On the outside, the Hill family has made it in terms of the beautiful suburban house located on a peaceful cul-de-sac of cookie cutter homes, but on the inside they live a life of lies and deceit where truthful discussions can’t take place. No one can be Black in lieu of offending the neighbours and no one can be gay or anything else that is considered against the norm but this family has the militant, gay and otherwise rebellious elements that soon come to a head.
Steven Lee wrote this play and reflects about the motivation behind the content. He explains: “When writing, I really had to allow myself to say what I said in this piece. I was kind of brought up as many of us are to not share our dirty laundry in public especially with mixed audiences if you will and it felt kind of risky.
“But as a writer you feel so solitary and that you’re just doing it for yourself. So I told myself, I’ll just write it for me even though it was a play. So, of course, when it became a play I realized ‘oh my goodness’ it has to be performed, people will see it and I was a little bit nervous.”
Does Lee have a central theme that he writes from or is he sort of all over the place?
“I think I have a central theme. I like to think I’m all over the place. I like to write comedies a lot. I’ve written a lot of comedies. But one of the recurring themes is be true. Be true to your uniqueness.

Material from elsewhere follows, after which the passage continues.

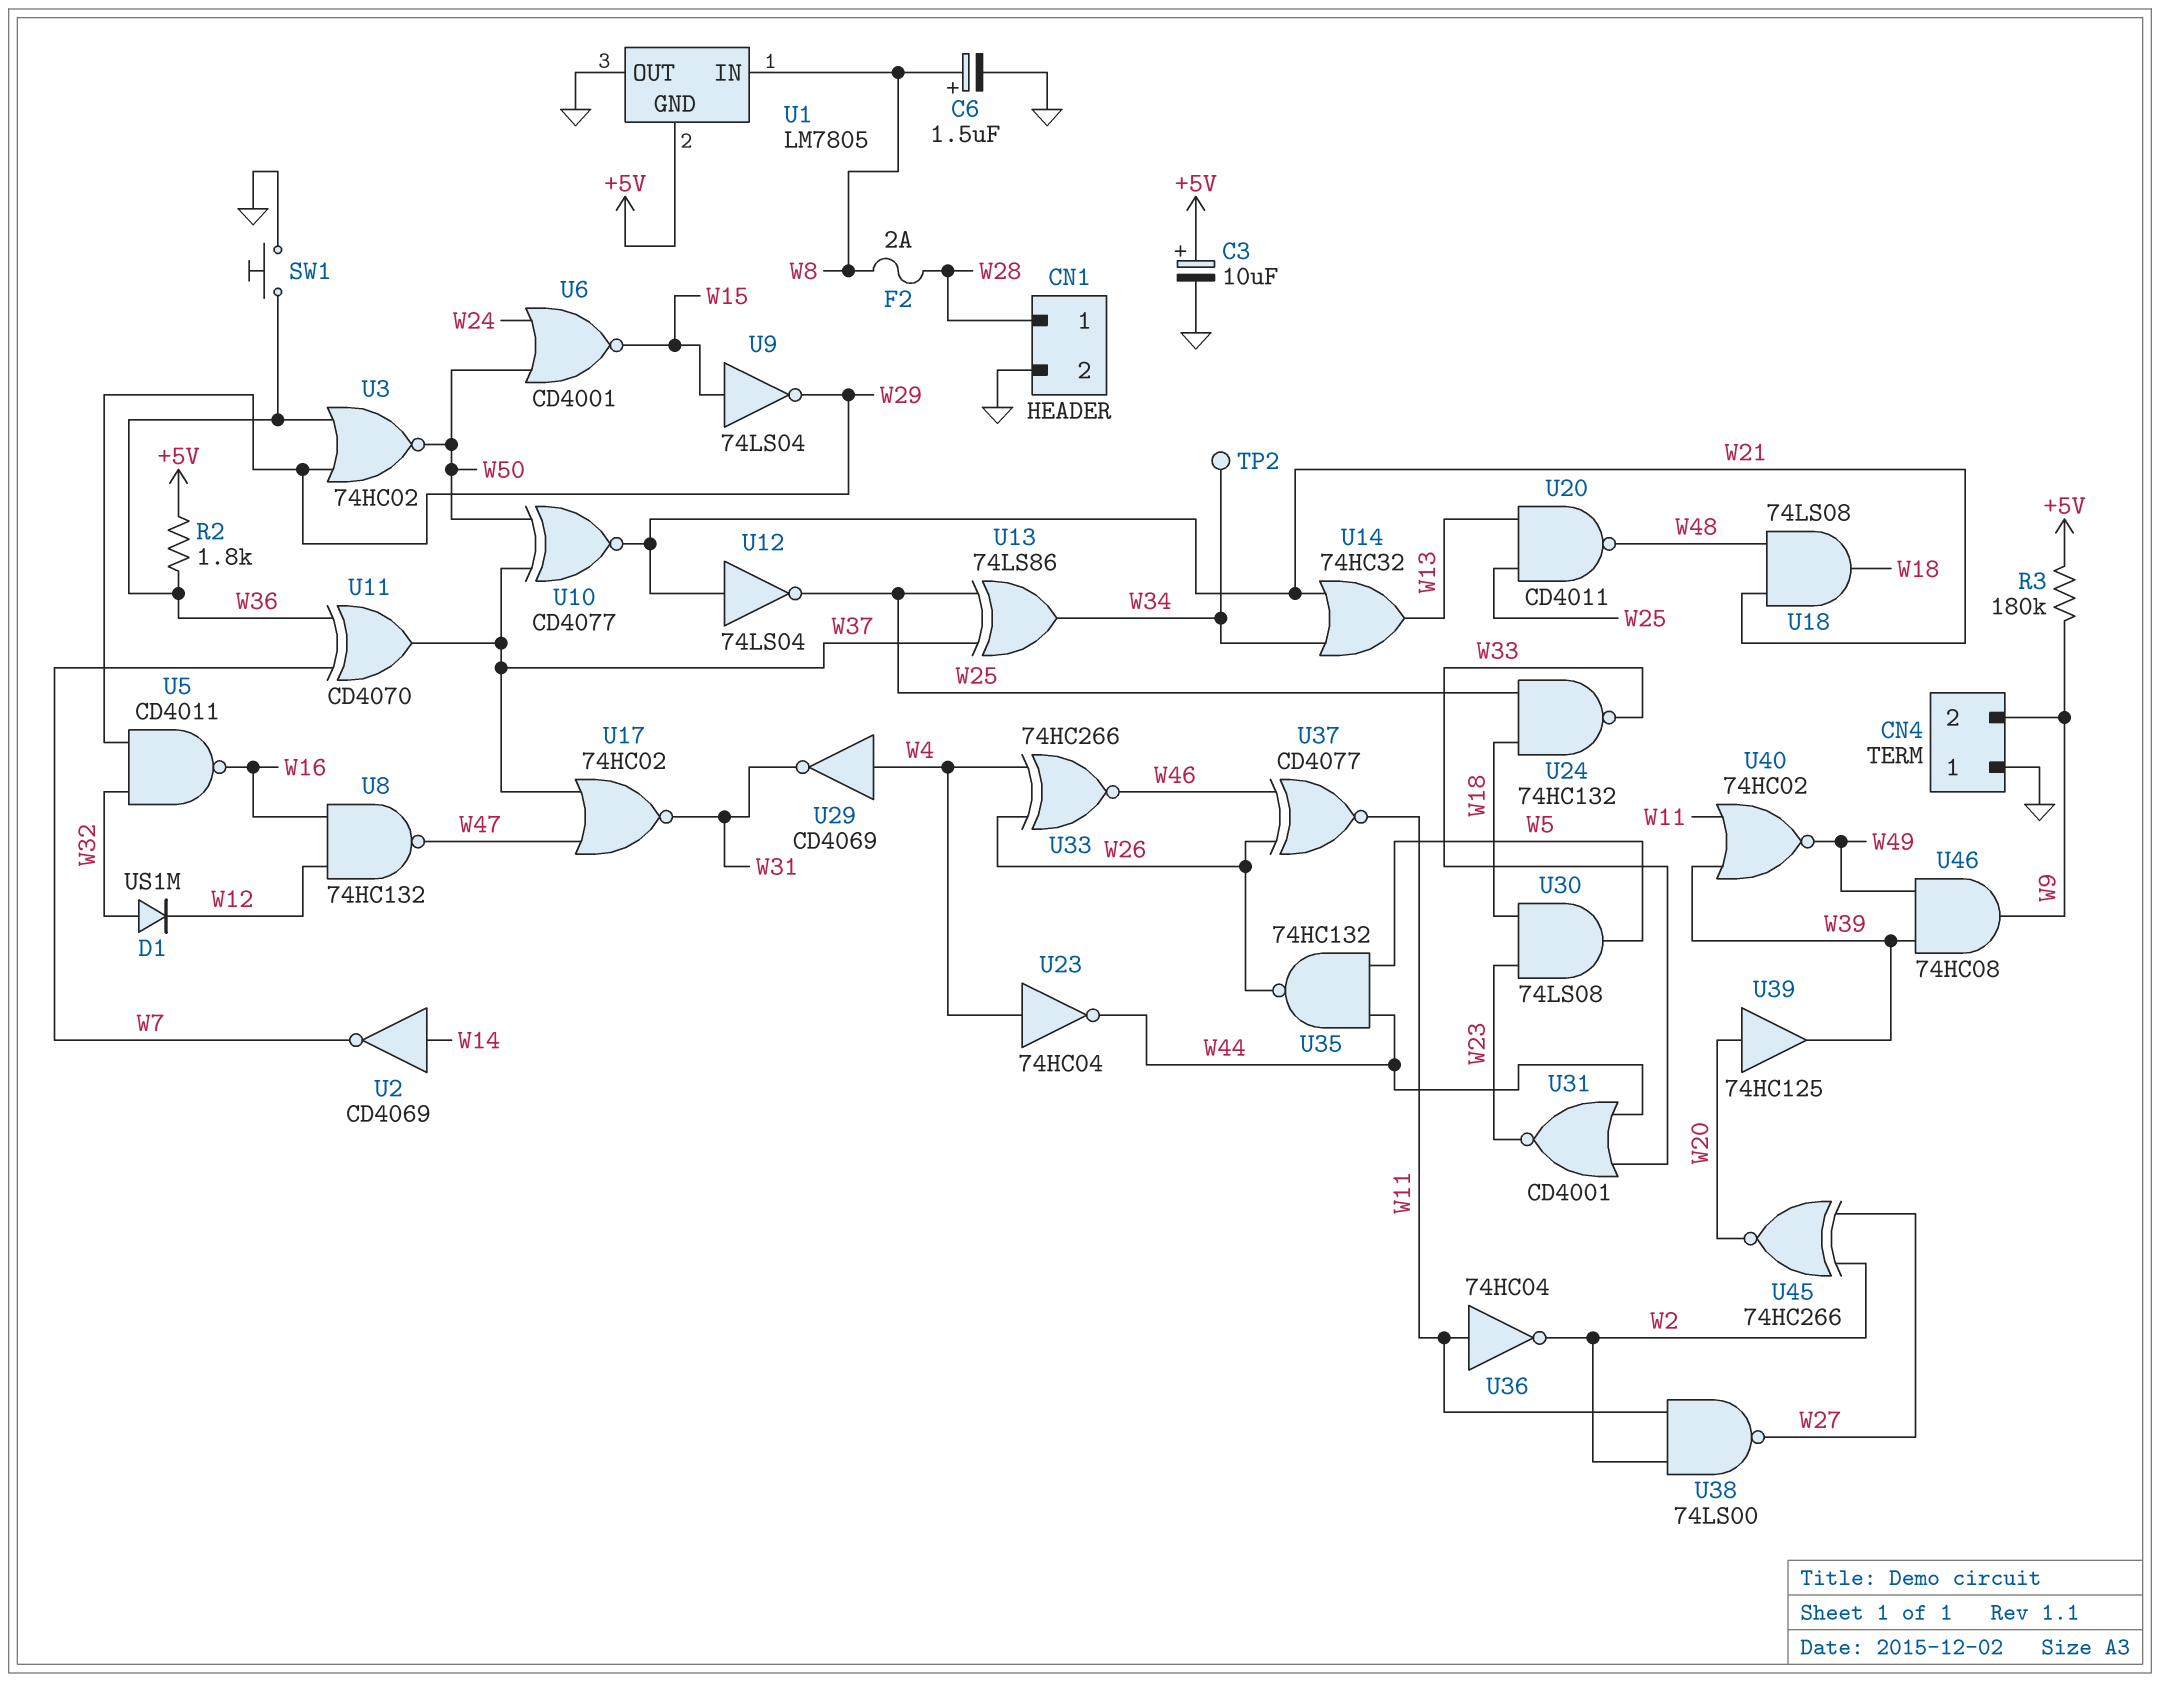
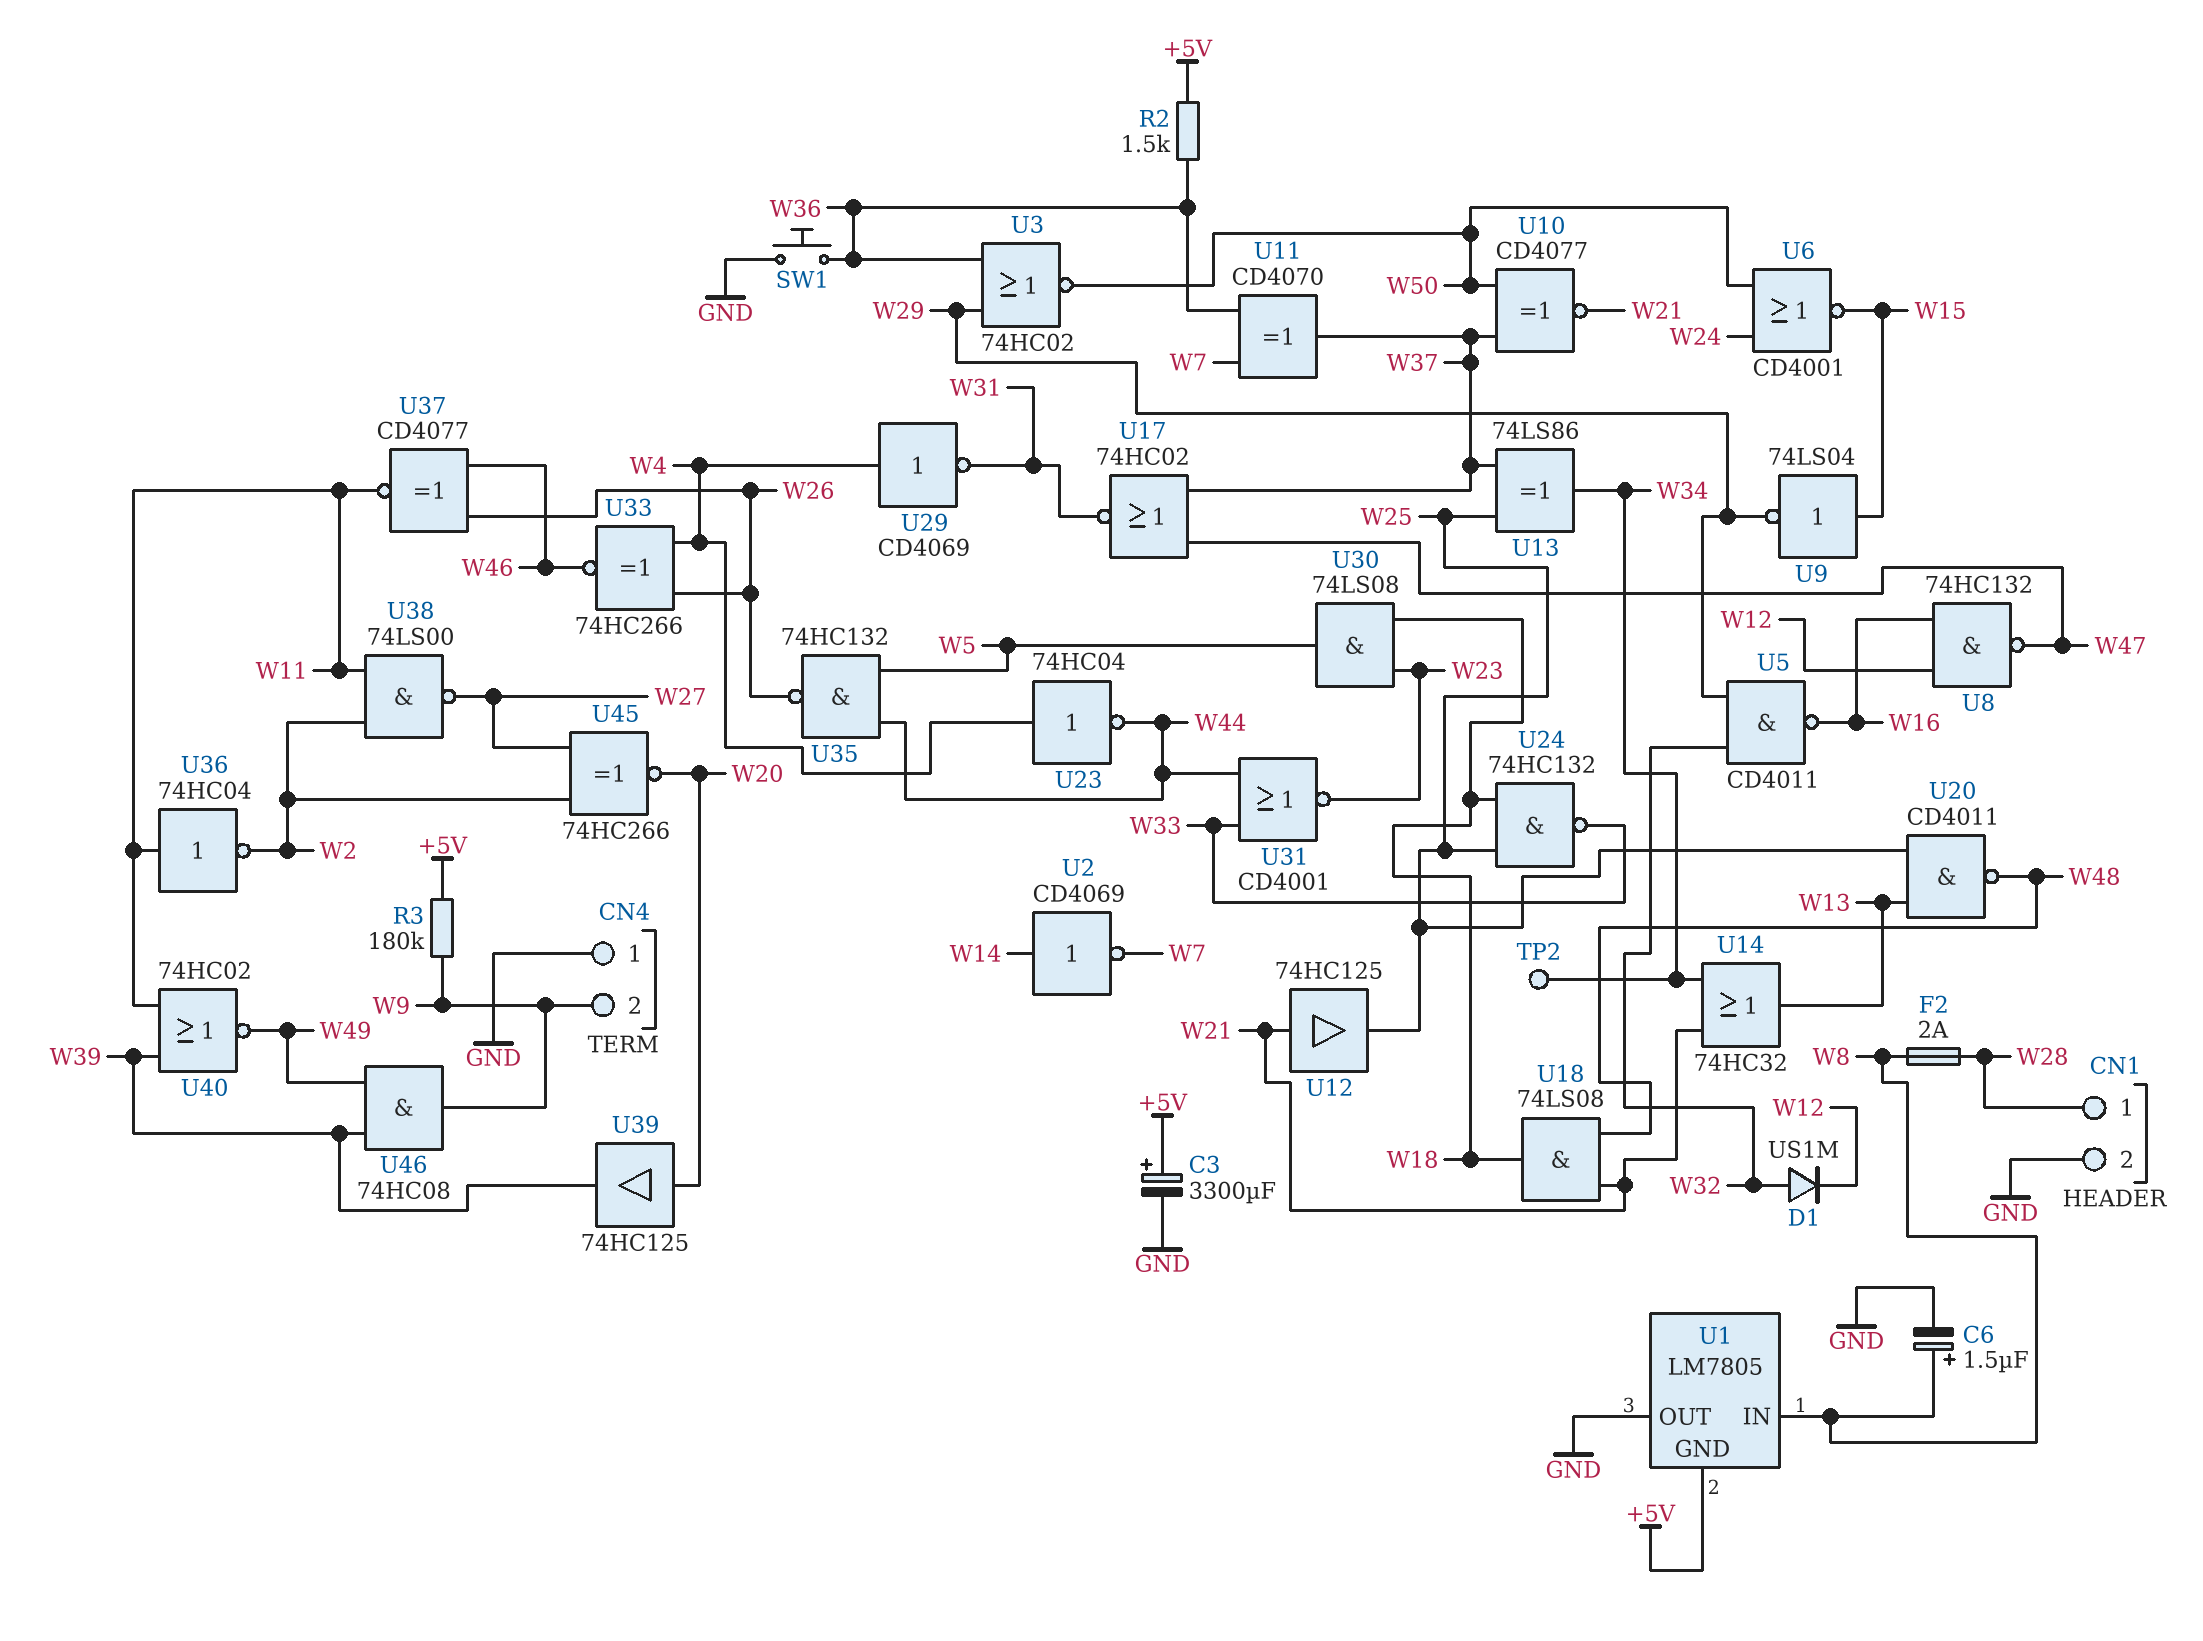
C3: 10uF (plus +5V, minus GND) -> 3300uF (plus +5V, minus GND)
R2: 1.8k (+5V, W36) -> 1.5k (+5V, W36)
U12: NOT 74LS04 (in W21, out W25) -> buffer 74HC125 (in W21, out W25)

“You can be in the group but you don’t have to become the group and hide your uniqueness and hide your individuality and the group won’t collapse with you in it as yourself. I think that is one of the biggest themes of everything that I write.”
What does Lee hope the audience takes from Chariot?
“I really hope they recognize the message that you can be yourself and you can love yourself even if you’re different from other people and you’re different from what you were told you should be. I think that is really important for our inner city youth, for youth in school that have different learning styles, that that’s acceptable.
“I just want people to feel good about themselves, to really investigate why they are not feeling good about themselves and to start a conversation about what’s bothering us as individuals.
“Why are there so many disenfranchised people in prison? Why are there more in the prison than in the universities as quoted in my play?
“We can’t act like that’s not happening and there’s a reason for it. And I think telling people that you can’t talk about your pain is one of the things we need to rethink.
“This play really confronts different kinds of pain in a family unit and that’s OK. We can survive that. We are strong enough to survive talking about our pain especially when we talk about it knowing that we are going to find and have solutions.”